Un rêve éveillé entre pop onirique et groove insouciant par Andi Fins sur Love It
Andi Fins revient avec Love It, une échappée pop minimaliste et hypnotique qui glisse sur un fil tendu entre rêve et réalité. Un clavier arpégé caressant, une basse expressive qui vibre en souterrain, un beat répétitif comme une horloge mécanique… Et cette voix, détachée, presque murmurée, qui ne chante pas vraiment mais raconte, susurre des fragments de pensée comme s’ils s’échappaient d’un journal intime flottant dans l’espace.
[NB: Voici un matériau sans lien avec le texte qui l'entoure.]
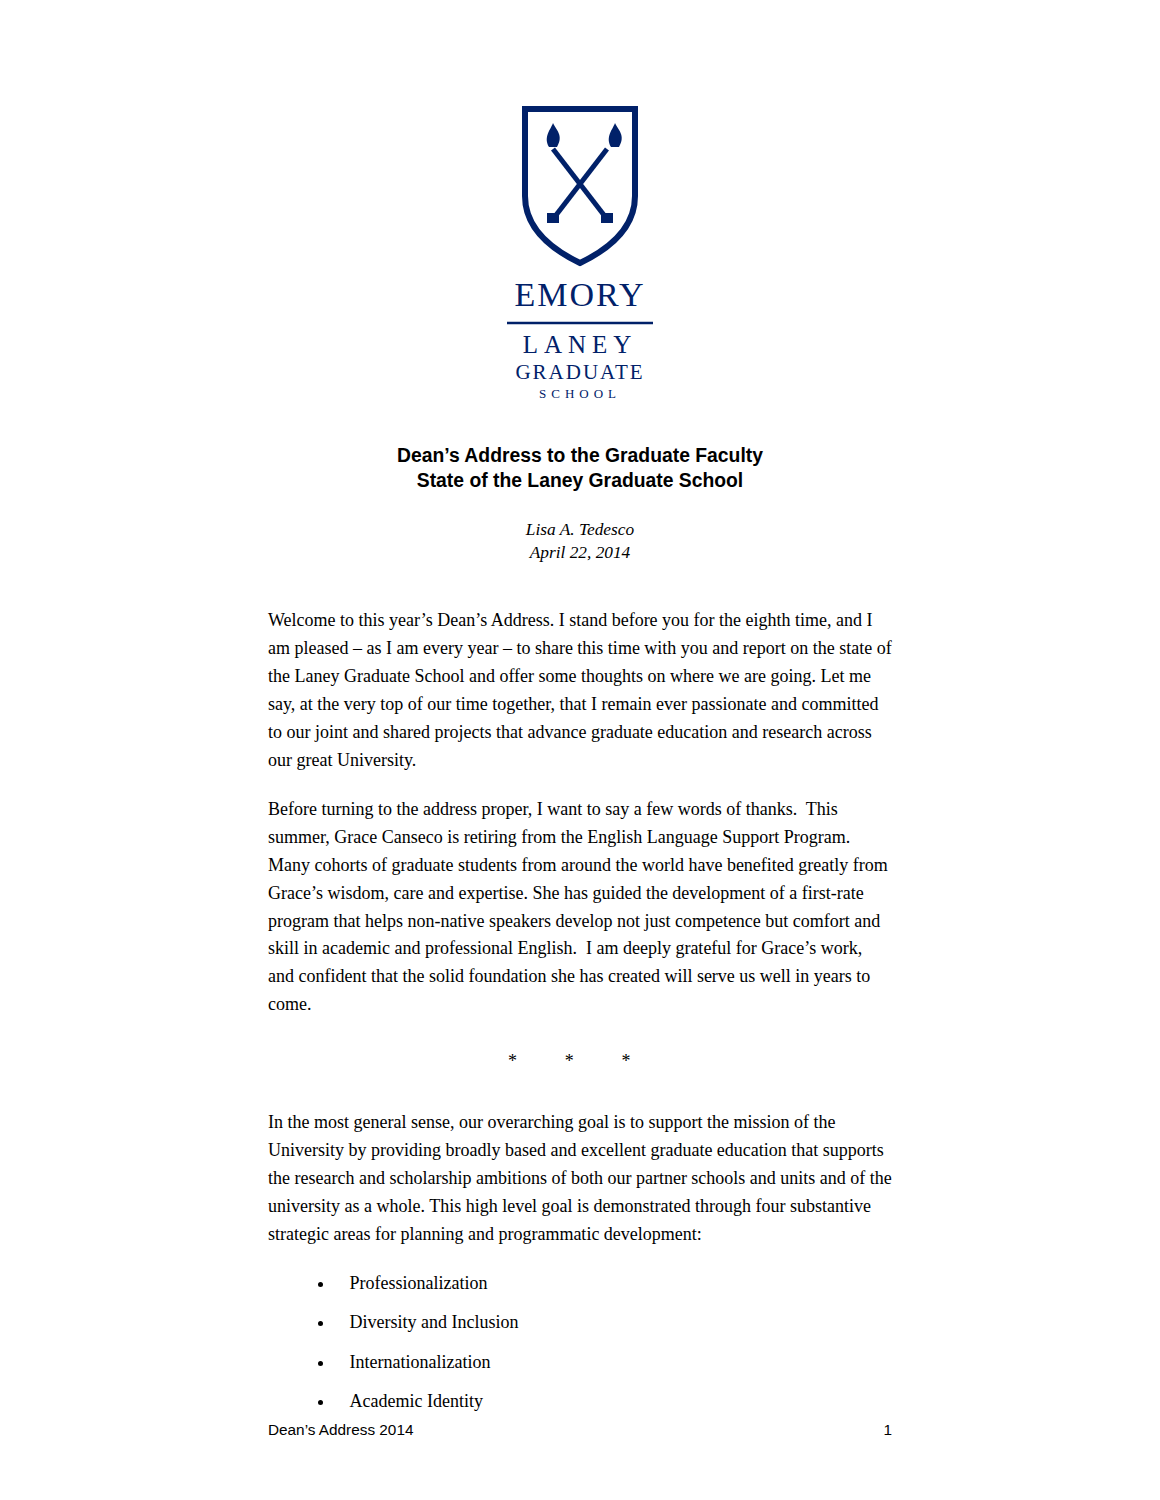EMORY LANEY GRADUATE SCHOOL
Dean’s Address to the Graduate Faculty
State of the Laney Graduate School
Lisa A. Tedesco
April 22, 2014
Welcome to this year’s Dean’s Address. I stand before you for the eighth time, and I am pleased – as I am every year – to share this time with you and report on the state of the Laney Graduate School and offer some thoughts on where we are going. Let me say, at the very top of our time together, that I remain ever passionate and committed to our joint and shared projects that advance graduate education and research across our great University.
Before turning to the address proper, I want to say a few words of thanks. This summer, Grace Canseco is retiring from the English Language Support Program. Many cohorts of graduate students from around the world have benefited greatly from Grace’s wisdom, care and expertise. She has guided the development of a first-rate program that helps non-native speakers develop not just competence but comfort and skill in academic and professional English. I am deeply grateful for Grace’s work, and confident that the solid foundation she has created will serve us well in years to come.
* * *
In the most general sense, our overarching goal is to support the mission of the University by providing broadly based and excellent graduate education that supports the research and scholarship ambitions of both our partner schools and units and of the university as a whole. This high level goal is demonstrated through four substantive strategic areas for planning and programmatic development:
Professionalization
Diversity and Inclusion
Internationalization
Academic Identity
Dean’s Address 2014 1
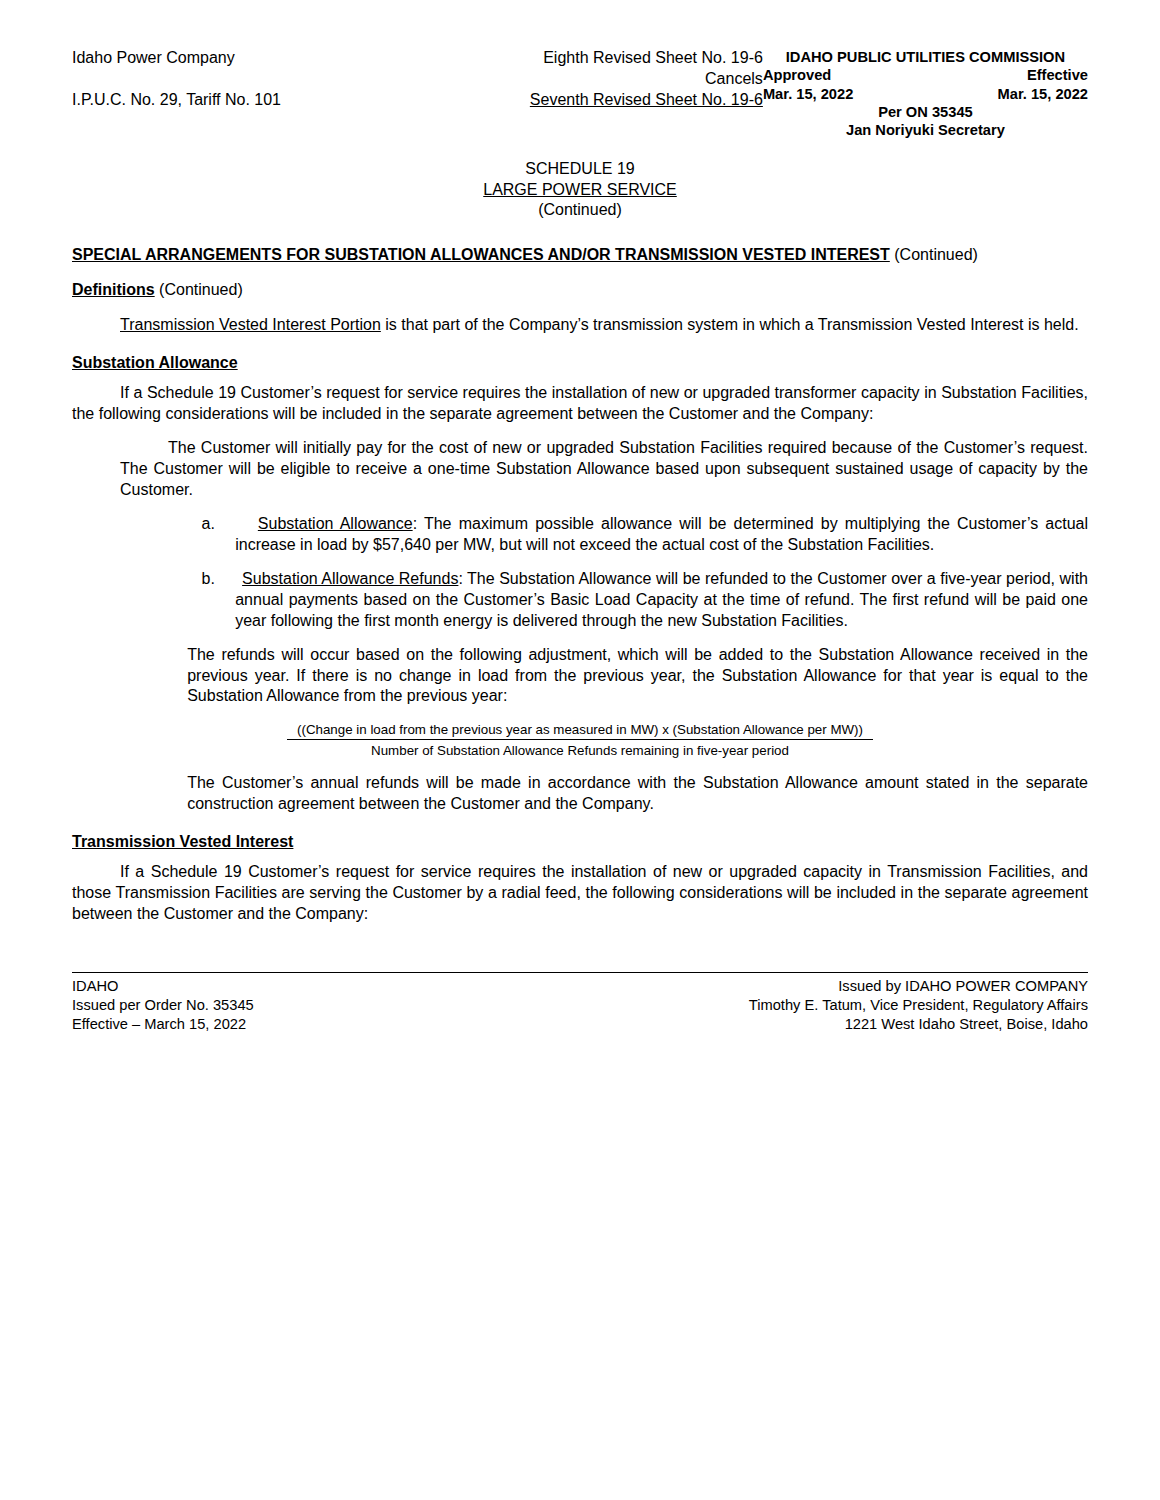| Idaho Power Company I.P.U.C. No. 29, Tariff No. 101 | Eighth Revised Sheet No. 19-6 Cancels Seventh Revised Sheet No. 19-6 | IDAHO PUBLIC UTILITIES COMMISSION Approved Effective Mar. 15, 2022 Mar. 15, 2022 Per ON 35345 Jan Noriyuki Secretary |
SCHEDULE 19
LARGE POWER SERVICE
(Continued)
SPECIAL ARRANGEMENTS FOR SUBSTATION ALLOWANCES AND/OR TRANSMISSION VESTED INTEREST
(Continued)
Definitions
(Continued)
Transmission Vested Interest Portion is that part of the Company’s transmission system in which a Transmission Vested Interest is held.
Substation Allowance
If a Schedule 19 Customer’s request for service requires the installation of new or upgraded transformer capacity in Substation Facilities, the following considerations will be included in the separate agreement between the Customer and the Company:
The Customer will initially pay for the cost of new or upgraded Substation Facilities required because of the Customer’s request. The Customer will be eligible to receive a one-time Substation Allowance based upon subsequent sustained usage of capacity by the Customer.
a. Substation Allowance: The maximum possible allowance will be determined by multiplying the Customer’s actual increase in load by $57,640 per MW, but will not exceed the actual cost of the Substation Facilities.
b. Substation Allowance Refunds: The Substation Allowance will be refunded to the Customer over a five-year period, with annual payments based on the Customer’s Basic Load Capacity at the time of refund. The first refund will be paid one year following the first month energy is delivered through the new Substation Facilities.
The refunds will occur based on the following adjustment, which will be added to the Substation Allowance received in the previous year. If there is no change in load from the previous year, the Substation Allowance for that year is equal to the Substation Allowance from the previous year:
((Change in load from the previous year as measured in MW) x (Substation Allowance per MW)) Number of Substation Allowance Refunds remaining in five-year period
The Customer’s annual refunds will be made in accordance with the Substation Allowance amount stated in the separate construction agreement between the Customer and the Company.
Transmission Vested Interest
If a Schedule 19 Customer’s request for service requires the installation of new or upgraded capacity in Transmission Facilities, and those Transmission Facilities are serving the Customer by a radial feed, the following considerations will be included in the separate agreement between the Customer and the Company:
| IDAHO Issued per Order No. 35345 Effective – March 15, 2022 | Issued by IDAHO POWER COMPANY Timothy E. Tatum, Vice President, Regulatory Affairs 1221 West Idaho Street, Boise, Idaho |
Errance cosmique et douce mélancolie
Imaginez un couloir infini, des portes à l’infini, un monde où l’on pourrait passer de l’un à l’autre avec une légèreté absolue. Dans cette métaphore de la fuite et du retour, Andi Fins construit une sensation plus qu’une histoire, un vertige plus qu’un refrain. On plie sa vie dans une valise, on saute d’un endroit à l’autre, on s’abandonne aux caprices du temps… mais revient-on vraiment ?
Un groove désinvolte et magnétique
Entre bedroom pop vaporeuse et éclats funk discrets, Love It s’amuse à brouiller les pistes. La guitare se fait malicieuse, le groove se dessine sans forcer, le refrain s’installe sans prévenir et refuse de nous quitter. On pense à Metronomy, à Mac DeMarco, à ces morceaux faussement simples qui distillent une nonchalance addictive.
Andi Fins signe ici un titre qui s’écoute comme un voyage astral les yeux mi-clos, un brin de poussière d’étoiles dans la poche et une mélodie qui s’incruste, douce et entêtante, longtemps après l’avoir entendue.